• **TO DO**:
Whenever the string "round" appears in a line of the listing below, that line counts. Say how many lines count, and give nothing else.

• **INFORMATION SUPPLIED**:
····················

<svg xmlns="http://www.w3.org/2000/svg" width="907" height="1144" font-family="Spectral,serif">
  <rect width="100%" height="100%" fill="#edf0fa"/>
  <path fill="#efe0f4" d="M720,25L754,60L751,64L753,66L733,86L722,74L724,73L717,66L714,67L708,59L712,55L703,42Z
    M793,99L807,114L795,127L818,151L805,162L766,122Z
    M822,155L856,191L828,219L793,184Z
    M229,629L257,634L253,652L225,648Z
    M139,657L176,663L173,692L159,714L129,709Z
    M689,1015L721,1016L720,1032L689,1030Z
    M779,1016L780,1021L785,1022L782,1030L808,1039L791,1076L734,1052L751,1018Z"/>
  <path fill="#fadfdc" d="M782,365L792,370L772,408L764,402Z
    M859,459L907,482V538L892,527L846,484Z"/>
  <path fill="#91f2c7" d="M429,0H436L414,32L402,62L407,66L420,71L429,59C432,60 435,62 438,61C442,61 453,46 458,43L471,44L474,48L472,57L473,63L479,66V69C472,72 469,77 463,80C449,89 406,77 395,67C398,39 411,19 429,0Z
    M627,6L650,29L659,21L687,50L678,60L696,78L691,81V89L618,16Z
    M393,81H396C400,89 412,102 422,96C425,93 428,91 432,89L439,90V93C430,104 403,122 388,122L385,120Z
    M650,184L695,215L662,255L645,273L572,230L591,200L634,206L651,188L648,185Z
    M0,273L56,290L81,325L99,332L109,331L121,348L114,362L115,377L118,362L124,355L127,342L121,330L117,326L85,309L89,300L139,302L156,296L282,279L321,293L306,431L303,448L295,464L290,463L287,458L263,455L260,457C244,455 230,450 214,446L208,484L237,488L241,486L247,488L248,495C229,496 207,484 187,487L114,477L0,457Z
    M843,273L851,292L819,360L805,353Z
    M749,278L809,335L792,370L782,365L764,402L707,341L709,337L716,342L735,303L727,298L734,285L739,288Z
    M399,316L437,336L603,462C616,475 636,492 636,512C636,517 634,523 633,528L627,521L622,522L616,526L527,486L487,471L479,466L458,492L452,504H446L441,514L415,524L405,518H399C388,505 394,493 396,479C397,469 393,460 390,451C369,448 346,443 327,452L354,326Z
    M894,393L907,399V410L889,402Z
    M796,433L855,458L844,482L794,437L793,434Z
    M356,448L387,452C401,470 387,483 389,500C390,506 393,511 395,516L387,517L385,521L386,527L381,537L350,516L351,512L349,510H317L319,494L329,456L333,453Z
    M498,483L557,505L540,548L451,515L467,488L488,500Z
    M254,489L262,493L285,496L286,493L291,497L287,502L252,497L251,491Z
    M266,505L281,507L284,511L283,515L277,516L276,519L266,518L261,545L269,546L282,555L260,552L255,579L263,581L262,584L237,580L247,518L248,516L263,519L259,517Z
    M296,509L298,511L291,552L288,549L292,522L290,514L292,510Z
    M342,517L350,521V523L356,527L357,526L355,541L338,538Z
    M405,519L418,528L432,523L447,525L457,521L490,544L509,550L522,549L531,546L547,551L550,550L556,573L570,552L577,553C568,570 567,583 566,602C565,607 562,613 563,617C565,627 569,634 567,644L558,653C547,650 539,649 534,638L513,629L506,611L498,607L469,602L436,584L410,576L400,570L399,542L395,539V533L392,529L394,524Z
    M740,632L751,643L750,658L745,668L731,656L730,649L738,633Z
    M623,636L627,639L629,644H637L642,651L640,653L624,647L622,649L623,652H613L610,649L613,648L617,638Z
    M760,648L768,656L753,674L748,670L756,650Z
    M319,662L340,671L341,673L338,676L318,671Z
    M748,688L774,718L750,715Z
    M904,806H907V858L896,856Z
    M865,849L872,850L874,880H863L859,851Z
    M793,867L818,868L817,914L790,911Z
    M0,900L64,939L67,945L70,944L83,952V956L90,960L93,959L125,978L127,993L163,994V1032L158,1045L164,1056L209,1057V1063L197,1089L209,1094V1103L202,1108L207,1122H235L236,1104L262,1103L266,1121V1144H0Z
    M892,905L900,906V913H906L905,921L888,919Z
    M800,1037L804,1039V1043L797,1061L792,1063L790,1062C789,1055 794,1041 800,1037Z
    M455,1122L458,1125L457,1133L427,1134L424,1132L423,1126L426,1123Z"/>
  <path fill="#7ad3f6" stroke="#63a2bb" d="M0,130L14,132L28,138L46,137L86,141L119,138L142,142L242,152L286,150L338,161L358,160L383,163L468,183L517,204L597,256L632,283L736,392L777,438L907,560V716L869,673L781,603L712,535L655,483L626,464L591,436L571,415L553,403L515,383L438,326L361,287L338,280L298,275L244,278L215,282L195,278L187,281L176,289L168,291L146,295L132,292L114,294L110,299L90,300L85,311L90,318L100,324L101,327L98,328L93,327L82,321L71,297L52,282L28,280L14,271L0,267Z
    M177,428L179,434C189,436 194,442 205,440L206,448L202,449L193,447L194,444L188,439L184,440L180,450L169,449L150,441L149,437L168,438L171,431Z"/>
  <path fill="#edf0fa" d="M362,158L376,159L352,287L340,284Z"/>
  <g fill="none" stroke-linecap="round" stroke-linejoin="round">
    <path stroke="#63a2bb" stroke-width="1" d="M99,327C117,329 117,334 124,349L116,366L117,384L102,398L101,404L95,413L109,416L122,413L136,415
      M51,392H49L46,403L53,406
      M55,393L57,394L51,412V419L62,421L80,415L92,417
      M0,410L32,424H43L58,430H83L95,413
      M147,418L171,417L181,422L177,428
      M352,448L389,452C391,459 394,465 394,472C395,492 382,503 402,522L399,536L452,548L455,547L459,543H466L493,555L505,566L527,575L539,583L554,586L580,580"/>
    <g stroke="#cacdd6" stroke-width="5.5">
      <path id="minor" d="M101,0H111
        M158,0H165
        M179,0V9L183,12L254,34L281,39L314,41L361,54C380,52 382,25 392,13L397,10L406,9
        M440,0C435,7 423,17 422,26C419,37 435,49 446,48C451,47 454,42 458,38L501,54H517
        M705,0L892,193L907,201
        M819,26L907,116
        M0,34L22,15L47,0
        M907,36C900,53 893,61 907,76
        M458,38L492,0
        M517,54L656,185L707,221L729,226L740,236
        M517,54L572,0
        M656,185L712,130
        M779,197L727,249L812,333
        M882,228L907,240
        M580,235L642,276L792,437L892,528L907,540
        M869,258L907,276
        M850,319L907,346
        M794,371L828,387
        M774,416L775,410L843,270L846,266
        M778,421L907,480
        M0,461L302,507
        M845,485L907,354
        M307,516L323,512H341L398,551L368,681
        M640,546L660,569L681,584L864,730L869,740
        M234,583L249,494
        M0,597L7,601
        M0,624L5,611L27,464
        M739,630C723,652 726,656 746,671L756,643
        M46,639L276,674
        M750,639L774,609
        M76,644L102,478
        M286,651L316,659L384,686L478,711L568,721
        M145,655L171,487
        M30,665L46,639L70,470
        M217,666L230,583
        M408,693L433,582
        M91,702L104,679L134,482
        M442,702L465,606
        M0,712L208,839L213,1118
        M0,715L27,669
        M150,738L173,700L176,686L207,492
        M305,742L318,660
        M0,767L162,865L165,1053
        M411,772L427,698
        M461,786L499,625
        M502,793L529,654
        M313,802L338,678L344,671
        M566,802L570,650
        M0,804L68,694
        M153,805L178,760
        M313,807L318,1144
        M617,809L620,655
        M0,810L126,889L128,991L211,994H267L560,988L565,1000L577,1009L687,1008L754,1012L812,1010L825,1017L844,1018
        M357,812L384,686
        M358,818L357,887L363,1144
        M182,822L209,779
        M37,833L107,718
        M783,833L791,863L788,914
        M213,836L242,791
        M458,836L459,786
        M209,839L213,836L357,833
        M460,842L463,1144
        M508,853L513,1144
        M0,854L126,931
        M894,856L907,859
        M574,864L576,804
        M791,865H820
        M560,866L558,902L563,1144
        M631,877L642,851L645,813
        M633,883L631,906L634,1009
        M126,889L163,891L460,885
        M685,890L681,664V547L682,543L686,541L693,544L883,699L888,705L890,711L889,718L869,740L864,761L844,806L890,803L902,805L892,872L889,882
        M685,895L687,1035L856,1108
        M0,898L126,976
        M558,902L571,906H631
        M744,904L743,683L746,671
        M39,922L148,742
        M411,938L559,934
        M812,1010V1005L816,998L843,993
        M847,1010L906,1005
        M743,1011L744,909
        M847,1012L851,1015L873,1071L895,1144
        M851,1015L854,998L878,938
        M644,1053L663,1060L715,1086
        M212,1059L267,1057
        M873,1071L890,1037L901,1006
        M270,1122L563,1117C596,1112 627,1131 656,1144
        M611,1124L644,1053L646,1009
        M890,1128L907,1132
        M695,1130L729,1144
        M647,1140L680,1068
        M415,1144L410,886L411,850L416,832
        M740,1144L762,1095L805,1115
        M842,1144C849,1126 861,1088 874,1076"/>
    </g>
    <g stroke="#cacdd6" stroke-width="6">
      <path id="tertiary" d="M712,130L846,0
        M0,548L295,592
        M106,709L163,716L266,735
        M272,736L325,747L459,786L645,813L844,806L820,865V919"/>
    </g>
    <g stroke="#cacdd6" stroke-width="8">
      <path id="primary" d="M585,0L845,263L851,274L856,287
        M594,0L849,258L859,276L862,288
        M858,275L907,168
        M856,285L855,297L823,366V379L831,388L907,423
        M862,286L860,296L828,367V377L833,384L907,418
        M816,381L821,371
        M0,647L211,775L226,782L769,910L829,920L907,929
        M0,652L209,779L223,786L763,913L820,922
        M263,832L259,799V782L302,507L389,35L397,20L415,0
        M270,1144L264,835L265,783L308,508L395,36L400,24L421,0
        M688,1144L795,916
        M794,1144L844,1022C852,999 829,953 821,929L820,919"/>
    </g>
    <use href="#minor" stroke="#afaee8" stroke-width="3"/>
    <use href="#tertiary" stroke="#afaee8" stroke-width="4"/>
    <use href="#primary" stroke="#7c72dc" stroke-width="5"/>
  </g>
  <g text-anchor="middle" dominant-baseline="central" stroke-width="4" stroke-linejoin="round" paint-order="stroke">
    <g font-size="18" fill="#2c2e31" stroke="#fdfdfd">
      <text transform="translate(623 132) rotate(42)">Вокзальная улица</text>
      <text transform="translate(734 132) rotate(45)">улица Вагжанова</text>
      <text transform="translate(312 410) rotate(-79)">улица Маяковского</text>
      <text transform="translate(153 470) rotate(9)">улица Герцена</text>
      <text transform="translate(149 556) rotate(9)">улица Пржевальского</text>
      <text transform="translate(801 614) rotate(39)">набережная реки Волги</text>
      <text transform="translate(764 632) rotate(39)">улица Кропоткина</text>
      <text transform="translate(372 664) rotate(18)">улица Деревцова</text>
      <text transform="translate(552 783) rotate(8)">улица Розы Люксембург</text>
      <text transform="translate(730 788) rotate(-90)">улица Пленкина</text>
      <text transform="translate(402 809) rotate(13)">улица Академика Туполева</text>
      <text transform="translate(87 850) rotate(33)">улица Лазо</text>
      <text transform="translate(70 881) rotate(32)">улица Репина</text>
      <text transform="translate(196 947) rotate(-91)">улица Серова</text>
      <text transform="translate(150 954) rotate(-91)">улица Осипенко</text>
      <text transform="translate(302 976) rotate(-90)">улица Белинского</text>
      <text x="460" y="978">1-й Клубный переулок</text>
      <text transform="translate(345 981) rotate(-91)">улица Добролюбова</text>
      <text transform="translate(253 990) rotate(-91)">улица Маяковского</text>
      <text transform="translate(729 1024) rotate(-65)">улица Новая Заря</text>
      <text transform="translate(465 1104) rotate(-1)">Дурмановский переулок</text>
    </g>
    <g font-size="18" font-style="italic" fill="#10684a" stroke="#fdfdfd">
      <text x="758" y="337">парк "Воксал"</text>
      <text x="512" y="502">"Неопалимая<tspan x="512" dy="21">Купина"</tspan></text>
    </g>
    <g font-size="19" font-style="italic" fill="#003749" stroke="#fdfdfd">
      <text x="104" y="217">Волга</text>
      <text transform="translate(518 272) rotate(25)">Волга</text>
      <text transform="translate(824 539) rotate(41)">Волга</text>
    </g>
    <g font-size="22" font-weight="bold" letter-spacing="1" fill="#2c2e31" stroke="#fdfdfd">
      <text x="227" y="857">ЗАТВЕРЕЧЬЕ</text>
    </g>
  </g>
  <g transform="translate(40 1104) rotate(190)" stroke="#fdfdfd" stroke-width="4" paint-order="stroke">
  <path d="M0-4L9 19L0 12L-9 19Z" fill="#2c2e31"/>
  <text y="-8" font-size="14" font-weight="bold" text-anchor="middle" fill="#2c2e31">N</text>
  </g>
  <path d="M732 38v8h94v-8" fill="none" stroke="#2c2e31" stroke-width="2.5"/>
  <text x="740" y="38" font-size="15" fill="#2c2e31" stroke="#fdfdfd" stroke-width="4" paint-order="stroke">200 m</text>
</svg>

····················

• **YOUR RESPONSE**:
2